After months of dealing with a mooching co-worker, this girl jumped at the chance to call her out in front of the whole staff:
I was psyched when I landed my first job as a marketing assistant at a small academic publishing house. I said yes to everything and viewed even sucky tasks like filing as learning experiences. All my coworkers were great…except Maggie (all names have been changed). She was at my level but obviously didn't have a grip on her responsibilities. Even though I was the newbie, Maggie constantly asked me to help her with easy stuff, from printing out mailing labels to transferring phone calls.
Now that I think about it, the way she dressed revealed a lot about her. At first glance, her outfits came off as professional and trendy, but when you looked closer, there was always something off-the cut would be wrong or she'd be wearing three different shades of black. Unfortunately, in those first few months, I was too blinded by new-job nerves to notice.
Before long, Maggie had turned me into her personal tech support and tutor-I explained basic procedures to her over and over. I hated the extra work but was reluctant to create tension by telling her off and worried I'd seem like a snitch if I complained to Steve, our hard-to-please boss. Maggie no doubt realized this and was taking full advantage of a naive newcomer like me.
In the beginning, Maggie was sweet and friendly when asking for help. But as time went on, she would occasionally toss the nice act aside and practically bark orders. I began to suspect I was dealing with a seriously shady character. So when she confided that she was trying to move to a different department, I volunteered to help her any way I could just so she'd be off my back.
I couldn't believe it, but three months later, she was still there. The even bigger shocker: She'd been promoted! Armed with a new title, Maggie doubled her requests. I continued to play along but knew I couldn't take much more.
Finally, after she had the nerve to sit across me and pass off my ideas as her own, I decided to take action. Right before our next company-wide meeting, Maggie came over to my desk to grab her notes, which I had, of course, agreed to organize into talking points. That's when I gave her an outline of my project instead.

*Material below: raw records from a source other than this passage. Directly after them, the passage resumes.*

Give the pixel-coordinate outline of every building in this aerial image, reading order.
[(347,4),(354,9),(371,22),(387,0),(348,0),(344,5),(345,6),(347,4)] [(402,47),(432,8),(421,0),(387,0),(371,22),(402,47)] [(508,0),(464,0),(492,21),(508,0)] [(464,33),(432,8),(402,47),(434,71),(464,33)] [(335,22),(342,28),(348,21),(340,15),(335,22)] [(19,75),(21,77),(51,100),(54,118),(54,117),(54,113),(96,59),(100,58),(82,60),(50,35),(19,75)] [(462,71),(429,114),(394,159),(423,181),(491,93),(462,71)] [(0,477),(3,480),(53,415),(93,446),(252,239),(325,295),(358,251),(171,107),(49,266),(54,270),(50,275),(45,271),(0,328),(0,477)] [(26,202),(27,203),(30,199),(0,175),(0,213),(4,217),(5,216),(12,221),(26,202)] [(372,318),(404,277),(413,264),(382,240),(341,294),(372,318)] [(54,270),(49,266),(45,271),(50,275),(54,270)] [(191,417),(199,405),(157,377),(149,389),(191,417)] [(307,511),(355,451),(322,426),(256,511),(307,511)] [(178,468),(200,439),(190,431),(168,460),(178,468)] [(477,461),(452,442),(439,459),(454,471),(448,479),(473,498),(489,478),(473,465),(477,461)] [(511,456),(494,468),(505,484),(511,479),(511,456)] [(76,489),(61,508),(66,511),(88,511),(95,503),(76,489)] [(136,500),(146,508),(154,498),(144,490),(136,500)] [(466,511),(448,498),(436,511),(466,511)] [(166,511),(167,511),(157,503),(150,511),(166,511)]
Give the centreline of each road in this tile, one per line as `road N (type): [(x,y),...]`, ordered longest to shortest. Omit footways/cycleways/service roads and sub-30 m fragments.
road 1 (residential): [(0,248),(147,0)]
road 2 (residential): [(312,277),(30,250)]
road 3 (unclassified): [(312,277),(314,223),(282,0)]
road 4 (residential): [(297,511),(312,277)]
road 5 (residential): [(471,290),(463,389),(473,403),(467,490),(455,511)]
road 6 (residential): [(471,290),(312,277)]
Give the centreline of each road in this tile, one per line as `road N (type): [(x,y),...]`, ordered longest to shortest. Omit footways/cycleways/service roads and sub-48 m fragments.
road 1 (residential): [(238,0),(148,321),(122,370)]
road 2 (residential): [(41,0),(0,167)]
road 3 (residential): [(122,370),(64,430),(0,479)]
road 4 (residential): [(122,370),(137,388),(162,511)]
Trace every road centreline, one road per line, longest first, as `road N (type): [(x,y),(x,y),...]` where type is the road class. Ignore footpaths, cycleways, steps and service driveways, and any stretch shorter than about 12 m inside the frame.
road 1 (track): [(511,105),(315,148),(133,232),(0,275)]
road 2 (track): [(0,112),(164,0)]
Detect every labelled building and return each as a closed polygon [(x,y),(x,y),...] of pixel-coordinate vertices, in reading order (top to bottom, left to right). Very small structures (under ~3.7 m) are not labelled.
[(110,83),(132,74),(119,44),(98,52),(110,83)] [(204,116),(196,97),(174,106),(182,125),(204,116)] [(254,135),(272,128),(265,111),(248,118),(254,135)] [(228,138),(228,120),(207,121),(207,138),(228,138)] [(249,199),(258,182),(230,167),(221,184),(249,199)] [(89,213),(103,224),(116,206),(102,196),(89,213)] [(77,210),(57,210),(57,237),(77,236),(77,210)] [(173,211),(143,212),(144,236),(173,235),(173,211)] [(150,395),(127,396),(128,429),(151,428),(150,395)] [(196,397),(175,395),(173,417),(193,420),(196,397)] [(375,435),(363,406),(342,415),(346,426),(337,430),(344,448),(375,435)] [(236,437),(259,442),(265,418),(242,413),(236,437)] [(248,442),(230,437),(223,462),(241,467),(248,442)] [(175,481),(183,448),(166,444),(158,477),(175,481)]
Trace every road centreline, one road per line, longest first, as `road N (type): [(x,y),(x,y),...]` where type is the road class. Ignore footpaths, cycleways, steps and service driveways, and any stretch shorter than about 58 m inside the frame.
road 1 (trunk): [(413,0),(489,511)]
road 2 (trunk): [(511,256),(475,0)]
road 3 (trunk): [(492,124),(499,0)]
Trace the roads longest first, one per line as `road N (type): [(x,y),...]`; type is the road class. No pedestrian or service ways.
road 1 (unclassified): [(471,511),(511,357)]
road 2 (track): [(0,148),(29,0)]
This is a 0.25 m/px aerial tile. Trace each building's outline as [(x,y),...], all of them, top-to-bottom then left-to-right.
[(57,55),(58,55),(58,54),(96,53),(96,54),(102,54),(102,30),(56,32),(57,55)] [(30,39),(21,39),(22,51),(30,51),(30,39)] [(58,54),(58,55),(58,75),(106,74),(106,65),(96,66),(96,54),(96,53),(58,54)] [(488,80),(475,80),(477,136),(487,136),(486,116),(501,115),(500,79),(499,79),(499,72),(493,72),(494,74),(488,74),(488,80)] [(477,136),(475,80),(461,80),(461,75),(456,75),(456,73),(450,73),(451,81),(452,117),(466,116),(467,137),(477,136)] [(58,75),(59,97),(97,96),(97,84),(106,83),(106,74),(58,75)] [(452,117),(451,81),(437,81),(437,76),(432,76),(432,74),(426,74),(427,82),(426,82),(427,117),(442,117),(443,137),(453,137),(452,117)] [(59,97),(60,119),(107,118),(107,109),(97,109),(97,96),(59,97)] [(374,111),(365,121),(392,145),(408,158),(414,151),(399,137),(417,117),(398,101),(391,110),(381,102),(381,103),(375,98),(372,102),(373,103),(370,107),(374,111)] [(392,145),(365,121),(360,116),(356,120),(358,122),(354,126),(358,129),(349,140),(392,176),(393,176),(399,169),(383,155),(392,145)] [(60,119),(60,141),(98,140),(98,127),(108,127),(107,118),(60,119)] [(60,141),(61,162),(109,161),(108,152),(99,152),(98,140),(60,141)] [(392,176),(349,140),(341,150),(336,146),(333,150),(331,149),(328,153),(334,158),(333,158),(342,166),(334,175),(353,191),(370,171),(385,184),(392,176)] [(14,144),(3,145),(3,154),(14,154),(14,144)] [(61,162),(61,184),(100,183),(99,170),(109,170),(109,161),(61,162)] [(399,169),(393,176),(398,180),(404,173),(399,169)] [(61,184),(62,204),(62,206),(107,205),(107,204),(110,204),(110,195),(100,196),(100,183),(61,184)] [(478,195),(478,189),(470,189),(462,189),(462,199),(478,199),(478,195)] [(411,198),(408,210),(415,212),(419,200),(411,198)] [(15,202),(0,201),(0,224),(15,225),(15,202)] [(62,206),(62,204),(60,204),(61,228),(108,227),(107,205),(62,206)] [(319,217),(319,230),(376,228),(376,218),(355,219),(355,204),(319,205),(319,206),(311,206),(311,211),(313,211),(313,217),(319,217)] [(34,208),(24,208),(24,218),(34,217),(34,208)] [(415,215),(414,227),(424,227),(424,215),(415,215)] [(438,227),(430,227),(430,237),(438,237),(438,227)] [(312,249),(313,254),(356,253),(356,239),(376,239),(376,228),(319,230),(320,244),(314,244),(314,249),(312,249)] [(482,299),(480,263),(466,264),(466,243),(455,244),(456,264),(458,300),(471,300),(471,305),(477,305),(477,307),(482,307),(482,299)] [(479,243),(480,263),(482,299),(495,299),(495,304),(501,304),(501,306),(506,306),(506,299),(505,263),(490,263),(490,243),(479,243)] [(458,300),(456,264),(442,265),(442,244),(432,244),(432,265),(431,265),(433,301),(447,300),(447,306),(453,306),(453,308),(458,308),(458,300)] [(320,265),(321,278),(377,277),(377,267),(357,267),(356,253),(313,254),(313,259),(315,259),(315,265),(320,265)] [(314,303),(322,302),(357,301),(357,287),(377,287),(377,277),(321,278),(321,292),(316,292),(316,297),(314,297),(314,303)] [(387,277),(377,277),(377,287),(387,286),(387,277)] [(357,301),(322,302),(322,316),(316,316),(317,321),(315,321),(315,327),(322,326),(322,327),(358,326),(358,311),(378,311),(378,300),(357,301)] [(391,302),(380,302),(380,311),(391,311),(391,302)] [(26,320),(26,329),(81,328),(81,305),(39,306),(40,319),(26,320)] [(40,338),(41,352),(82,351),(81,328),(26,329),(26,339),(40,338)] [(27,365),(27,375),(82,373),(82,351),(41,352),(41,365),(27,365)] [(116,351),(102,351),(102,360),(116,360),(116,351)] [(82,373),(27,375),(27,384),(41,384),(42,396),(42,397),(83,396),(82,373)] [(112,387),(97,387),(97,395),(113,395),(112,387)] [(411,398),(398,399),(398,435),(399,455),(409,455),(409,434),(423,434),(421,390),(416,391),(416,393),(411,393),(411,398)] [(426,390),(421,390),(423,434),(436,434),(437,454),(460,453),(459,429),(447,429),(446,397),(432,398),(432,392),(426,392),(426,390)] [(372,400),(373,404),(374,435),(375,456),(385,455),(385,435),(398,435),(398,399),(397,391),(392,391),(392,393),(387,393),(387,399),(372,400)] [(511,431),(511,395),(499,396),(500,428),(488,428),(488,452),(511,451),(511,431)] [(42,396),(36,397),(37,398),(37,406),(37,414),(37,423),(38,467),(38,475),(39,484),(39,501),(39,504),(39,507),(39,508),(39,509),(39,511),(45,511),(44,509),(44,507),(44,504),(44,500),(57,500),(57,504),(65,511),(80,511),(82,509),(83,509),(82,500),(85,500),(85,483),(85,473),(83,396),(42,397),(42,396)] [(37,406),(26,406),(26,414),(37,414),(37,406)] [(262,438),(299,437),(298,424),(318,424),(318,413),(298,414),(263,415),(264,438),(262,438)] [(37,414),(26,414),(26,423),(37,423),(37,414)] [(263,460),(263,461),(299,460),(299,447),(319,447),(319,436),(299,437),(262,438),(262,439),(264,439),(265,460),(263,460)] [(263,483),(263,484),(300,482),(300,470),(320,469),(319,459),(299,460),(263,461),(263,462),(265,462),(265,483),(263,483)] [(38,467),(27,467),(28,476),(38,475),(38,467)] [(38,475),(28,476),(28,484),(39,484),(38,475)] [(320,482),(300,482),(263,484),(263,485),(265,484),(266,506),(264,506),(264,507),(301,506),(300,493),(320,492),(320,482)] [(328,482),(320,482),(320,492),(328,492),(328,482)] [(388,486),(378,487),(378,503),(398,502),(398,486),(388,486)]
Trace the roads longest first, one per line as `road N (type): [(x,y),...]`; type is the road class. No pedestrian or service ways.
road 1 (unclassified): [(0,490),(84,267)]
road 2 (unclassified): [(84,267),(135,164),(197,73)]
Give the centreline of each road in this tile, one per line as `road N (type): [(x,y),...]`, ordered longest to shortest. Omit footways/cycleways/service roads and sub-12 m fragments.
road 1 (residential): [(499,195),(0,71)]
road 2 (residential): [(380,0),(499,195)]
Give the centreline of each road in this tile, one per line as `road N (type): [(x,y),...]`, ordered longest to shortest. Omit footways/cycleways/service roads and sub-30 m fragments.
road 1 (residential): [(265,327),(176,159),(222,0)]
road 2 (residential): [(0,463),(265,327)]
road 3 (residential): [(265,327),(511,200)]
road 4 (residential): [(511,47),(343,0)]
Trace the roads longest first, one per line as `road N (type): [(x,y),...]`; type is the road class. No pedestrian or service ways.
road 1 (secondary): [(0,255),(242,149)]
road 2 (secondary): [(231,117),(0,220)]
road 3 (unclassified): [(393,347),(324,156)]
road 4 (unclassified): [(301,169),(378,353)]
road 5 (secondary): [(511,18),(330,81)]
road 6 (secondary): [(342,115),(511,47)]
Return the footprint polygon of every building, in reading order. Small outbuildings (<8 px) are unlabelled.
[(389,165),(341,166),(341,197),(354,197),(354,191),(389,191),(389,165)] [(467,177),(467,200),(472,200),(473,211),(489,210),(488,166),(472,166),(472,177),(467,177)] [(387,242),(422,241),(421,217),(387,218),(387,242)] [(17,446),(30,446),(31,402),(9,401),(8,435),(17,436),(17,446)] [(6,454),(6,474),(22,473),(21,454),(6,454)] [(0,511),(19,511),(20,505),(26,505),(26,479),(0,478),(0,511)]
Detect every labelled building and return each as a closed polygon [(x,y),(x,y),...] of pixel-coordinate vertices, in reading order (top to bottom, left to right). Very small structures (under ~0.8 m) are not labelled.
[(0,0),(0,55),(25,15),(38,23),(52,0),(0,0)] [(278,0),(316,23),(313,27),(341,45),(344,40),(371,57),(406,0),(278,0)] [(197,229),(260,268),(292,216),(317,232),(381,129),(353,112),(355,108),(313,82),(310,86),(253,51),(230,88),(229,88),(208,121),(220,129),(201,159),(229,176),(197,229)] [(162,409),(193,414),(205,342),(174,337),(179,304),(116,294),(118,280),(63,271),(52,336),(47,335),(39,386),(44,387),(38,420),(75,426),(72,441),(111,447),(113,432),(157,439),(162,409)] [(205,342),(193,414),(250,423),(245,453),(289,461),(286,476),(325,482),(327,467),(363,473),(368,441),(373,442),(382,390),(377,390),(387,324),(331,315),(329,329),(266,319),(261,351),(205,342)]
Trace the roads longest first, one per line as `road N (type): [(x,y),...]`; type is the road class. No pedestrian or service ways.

In the meeting, she cluelessly started reading it out loud. It wasn't until Steve interrupted her to ask why she was talking about my assignment that the penny dropped. Maggie just stared at me, slack-jawed. Several other people were nodding and smirking- guess I wasn't the only one who knew what a nut Maggie was. I shrugged and said, " She must have grabbed my notes instead of the ones I wrote up for her."
Steve called Maggie into his office for a "chat," and I was ushered in 30 minutes later. The result? She kept her promotion but had to stay in the department she hated. And I was promoted after my review three months later, thanks to my excellent ideas. I felt bad about hanging Maggie out to dry, but I learned a valuable lesson in the process: Give credit where it's due...or else.